# PROBLEM TO WORK ON
Leave the pictures out and return every line below exactly.

# SUPPLIED ENTRIES
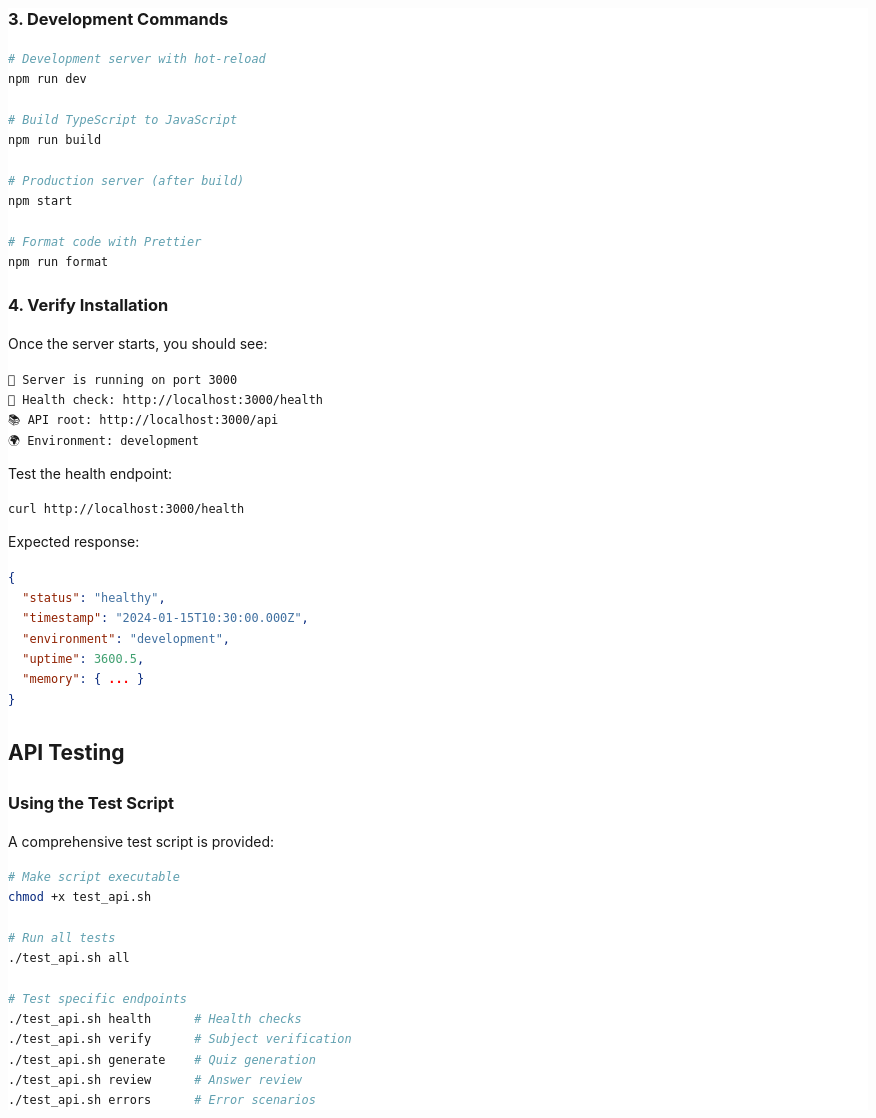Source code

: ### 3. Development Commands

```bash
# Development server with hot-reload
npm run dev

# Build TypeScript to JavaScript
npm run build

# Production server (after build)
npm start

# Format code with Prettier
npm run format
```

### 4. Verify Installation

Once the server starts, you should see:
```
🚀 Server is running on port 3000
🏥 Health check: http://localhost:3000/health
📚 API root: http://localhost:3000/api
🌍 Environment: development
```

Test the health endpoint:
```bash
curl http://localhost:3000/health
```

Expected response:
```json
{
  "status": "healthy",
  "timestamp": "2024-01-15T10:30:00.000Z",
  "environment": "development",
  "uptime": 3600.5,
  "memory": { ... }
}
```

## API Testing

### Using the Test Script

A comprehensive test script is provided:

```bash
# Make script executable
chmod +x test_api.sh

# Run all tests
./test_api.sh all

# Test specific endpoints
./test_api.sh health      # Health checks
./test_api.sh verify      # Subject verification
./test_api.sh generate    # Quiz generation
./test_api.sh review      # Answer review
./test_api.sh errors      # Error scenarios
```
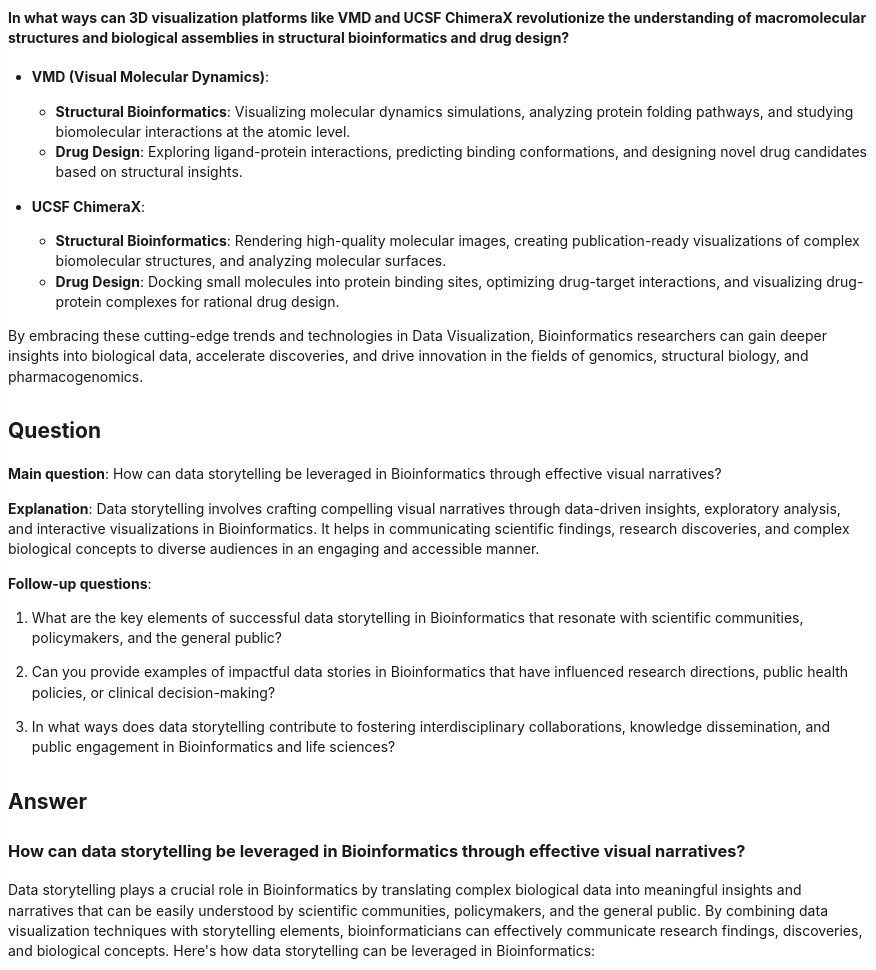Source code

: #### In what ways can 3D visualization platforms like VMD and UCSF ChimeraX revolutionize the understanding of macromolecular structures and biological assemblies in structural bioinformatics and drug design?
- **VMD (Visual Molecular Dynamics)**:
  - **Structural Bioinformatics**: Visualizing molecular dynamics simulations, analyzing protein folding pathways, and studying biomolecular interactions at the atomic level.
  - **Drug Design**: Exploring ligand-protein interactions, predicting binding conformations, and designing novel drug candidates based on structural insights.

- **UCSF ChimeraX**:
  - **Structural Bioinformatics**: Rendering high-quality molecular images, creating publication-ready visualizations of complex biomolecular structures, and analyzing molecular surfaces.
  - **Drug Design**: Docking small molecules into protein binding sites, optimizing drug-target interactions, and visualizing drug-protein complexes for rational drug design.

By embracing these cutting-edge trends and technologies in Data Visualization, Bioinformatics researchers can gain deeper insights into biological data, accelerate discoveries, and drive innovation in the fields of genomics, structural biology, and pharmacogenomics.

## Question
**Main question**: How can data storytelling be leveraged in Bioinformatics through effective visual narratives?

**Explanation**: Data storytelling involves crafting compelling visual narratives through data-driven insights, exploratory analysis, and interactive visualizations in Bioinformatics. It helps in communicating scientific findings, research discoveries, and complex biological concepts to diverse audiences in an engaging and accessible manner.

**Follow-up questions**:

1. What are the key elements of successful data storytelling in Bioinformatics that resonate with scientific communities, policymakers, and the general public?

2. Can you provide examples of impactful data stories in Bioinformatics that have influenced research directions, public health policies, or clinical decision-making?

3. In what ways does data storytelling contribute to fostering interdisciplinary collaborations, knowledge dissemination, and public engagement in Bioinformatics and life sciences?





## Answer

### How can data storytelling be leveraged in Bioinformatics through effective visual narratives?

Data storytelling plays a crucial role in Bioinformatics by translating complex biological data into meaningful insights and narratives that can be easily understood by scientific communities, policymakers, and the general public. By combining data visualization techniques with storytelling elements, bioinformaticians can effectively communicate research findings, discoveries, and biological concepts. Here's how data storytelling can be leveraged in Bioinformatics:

# SOLUTION TO THIS PROBLEM
Source code

: ### 3. Development Commands

```bash
# Development server with hot-reload
npm run dev

# Build TypeScript to JavaScript
npm run build

# Production server (after build)
npm start

# Format code with Prettier
npm run format
```

### 4. Verify Installation

Once the server starts, you should see:
```
🚀 Server is running on port 3000
🏥 Health check: http://localhost:3000/health
📚 API root: http://localhost:3000/api
🌍 Environment: development
```

Test the health endpoint:
```bash
curl http://localhost:3000/health
```

Expected response:
```json
{
  "status": "healthy",
  "timestamp": "2024-01-15T10:30:00.000Z",
  "environment": "development",
  "uptime": 3600.5,
  "memory": { ... }
}
```

## API Testing

### Using the Test Script

A comprehensive test script is provided:

```bash
# Make script executable
chmod +x test_api.sh

# Run all tests
./test_api.sh all

# Test specific endpoints
./test_api.sh health      # Health checks
./test_api.sh verify      # Subject verification
./test_api.sh generate    # Quiz generation
./test_api.sh review      # Answer review
./test_api.sh errors      # Error scenarios
```
Source code

: #### In what ways can 3D visualization platforms like VMD and UCSF ChimeraX revolutionize the understanding of macromolecular structures and biological assemblies in structural bioinformatics and drug design?
- **VMD (Visual Molecular Dynamics)**:
  - **Structural Bioinformatics**: Visualizing molecular dynamics simulations, analyzing protein folding pathways, and studying biomolecular interactions at the atomic level.
  - **Drug Design**: Exploring ligand-protein interactions, predicting binding conformations, and designing novel drug candidates based on structural insights.

- **UCSF ChimeraX**:
  - **Structural Bioinformatics**: Rendering high-quality molecular images, creating publication-ready visualizations of complex biomolecular structures, and analyzing molecular surfaces.
  - **Drug Design**: Docking small molecules into protein binding sites, optimizing drug-target interactions, and visualizing drug-protein complexes for rational drug design.

By embracing these cutting-edge trends and technologies in Data Visualization, Bioinformatics researchers can gain deeper insights into biological data, accelerate discoveries, and drive innovation in the fields of genomics, structural biology, and pharmacogenomics.

## Question
**Main question**: How can data storytelling be leveraged in Bioinformatics through effective visual narratives?

**Explanation**: Data storytelling involves crafting compelling visual narratives through data-driven insights, exploratory analysis, and interactive visualizations in Bioinformatics. It helps in communicating scientific findings, research discoveries, and complex biological concepts to diverse audiences in an engaging and accessible manner.

**Follow-up questions**:

1. What are the key elements of successful data storytelling in Bioinformatics that resonate with scientific communities, policymakers, and the general public?

2. Can you provide examples of impactful data stories in Bioinformatics that have influenced research directions, public health policies, or clinical decision-making?

3. In what ways does data storytelling contribute to fostering interdisciplinary collaborations, knowledge dissemination, and public engagement in Bioinformatics and life sciences?





## Answer

### How can data storytelling be leveraged in Bioinformatics through effective visual narratives?

Data storytelling plays a crucial role in Bioinformatics by translating complex biological data into meaningful insights and narratives that can be easily understood by scientific communities, policymakers, and the general public. By combining data visualization techniques with storytelling elements, bioinformaticians can effectively communicate research findings, discoveries, and biological concepts. Here's how data storytelling can be leveraged in Bioinformatics:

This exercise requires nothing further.